## [Problem description]
Repeat the rows that fall between the line holding "phylum: Arthropoda" and the line holding "scientific name: Portunus pelagicus", inclusive, and nothing else.

## [Supplied material]
--------------------------------------------------
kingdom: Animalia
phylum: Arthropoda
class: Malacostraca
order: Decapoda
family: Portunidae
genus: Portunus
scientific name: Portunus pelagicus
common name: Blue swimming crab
--------------------------------------------------
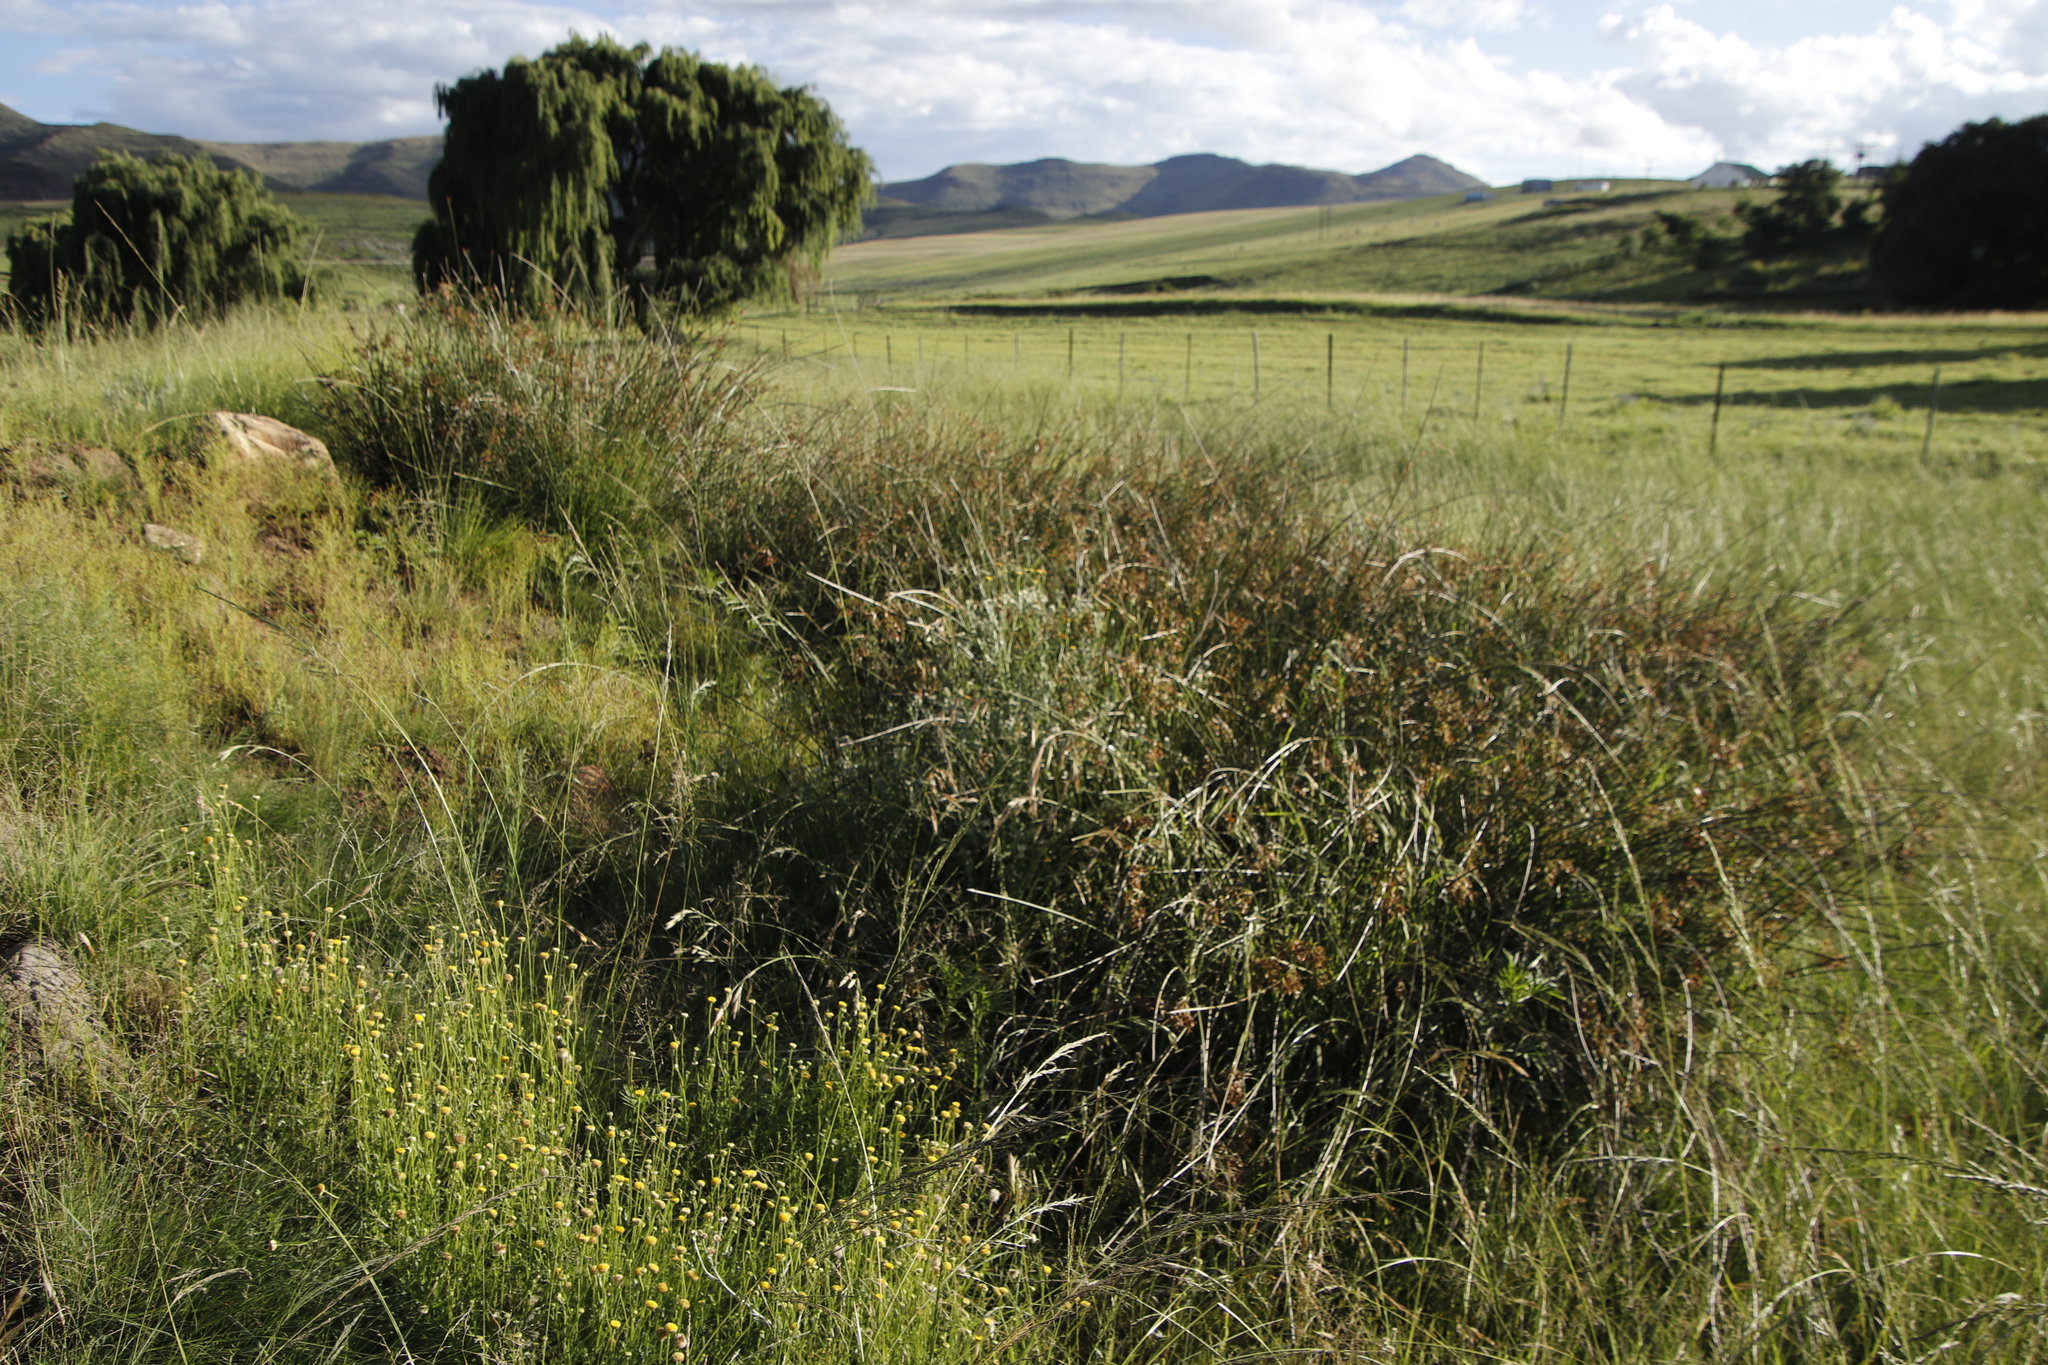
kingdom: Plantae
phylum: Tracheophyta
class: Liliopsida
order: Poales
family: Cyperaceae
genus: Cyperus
--------------------------------------------------
## [Answer below]
phylum: Arthropoda
class: Malacostraca
order: Decapoda
family: Portunidae
genus: Portunus
scientific name: Portunus pelagicus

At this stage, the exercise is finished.